私の本気を知っているのは監督と先輩4人と1人のスカウトだけだった。
剛田小助・・・そのスカウトの名前だ。
穴場の発掘がメインのスカウトをしており、ギム監督の中、高の後輩でチームメイトとして野球をしていた。
ポジションは捕手。
彼との出会いは監督からの紹介だった。
監督が彼女の本気を見てほしいと彼にお願いしたらしい。
結果気に入られてたまに投球配分の相談や、ランナーの効率のよい牽制の仕方等を教わっている。
これが半年間の出来事だった。
〔久しぶりのオフ〕【河川敷】
草野球のグランドで雷市達とおじさんたちと久しぶりに試合をした。
2試合して2安打1失点24三振の結果だった。
「いやー、おじさんじゃ勝てんは!!」
「腹に贅肉しかないとダメだね。打っても球が飛んでいかない。」
と話していると1人少女が立っていた。
「お!!秘密兵器だ。」
「パルスィ、こいつは雷市並みの逸材だ。たまたま見つけてきたんだが、ちょっと勝負してくれないか?」
「はい。」
「よろしく。」
「よろしく。」
前にいる少女は薄い紫色の髪をし、眼鏡をかけていた。
バッターボックスに入り、彼女は構えたが、それは平凡でどこにでもいるようなそんな構えだった。
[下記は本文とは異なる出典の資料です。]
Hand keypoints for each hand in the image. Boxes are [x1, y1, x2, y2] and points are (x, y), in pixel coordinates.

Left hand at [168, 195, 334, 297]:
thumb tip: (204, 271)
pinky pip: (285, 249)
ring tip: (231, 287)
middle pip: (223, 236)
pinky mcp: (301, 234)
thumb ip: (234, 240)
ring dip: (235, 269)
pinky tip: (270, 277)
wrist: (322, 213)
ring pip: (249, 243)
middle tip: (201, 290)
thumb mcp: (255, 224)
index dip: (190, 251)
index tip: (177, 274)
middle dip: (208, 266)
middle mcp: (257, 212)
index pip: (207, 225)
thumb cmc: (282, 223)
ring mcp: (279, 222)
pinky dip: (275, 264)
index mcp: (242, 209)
(・・・いや、ちがう。何を基準に私は平凡にしたんだ?どんな選手でも特徴がある。・・・彼女はそれを全て平均した構えだ。・・・ん?おかしい。なんだこの違和感。)
例えるなら外は古い型の車だが、中は最新の戦車のように機械でびっしりしているような違和感だった。
私はギリギリストライクを外した場所に球を投げた。
彼女はピクリとも体を動かすことがなかった。
しかし何かを呟いた。
私は口の動きを見て判断した。
『右1センチ外れ。確率1/3変化。』
(・・・!?なんなの!?)
私は怖くなったが、顔には出さずスライダーでストライクゾーンギリギリの内角低めを抉る。
結果は凡打だったがその潜在能力は恐ろしいものだった。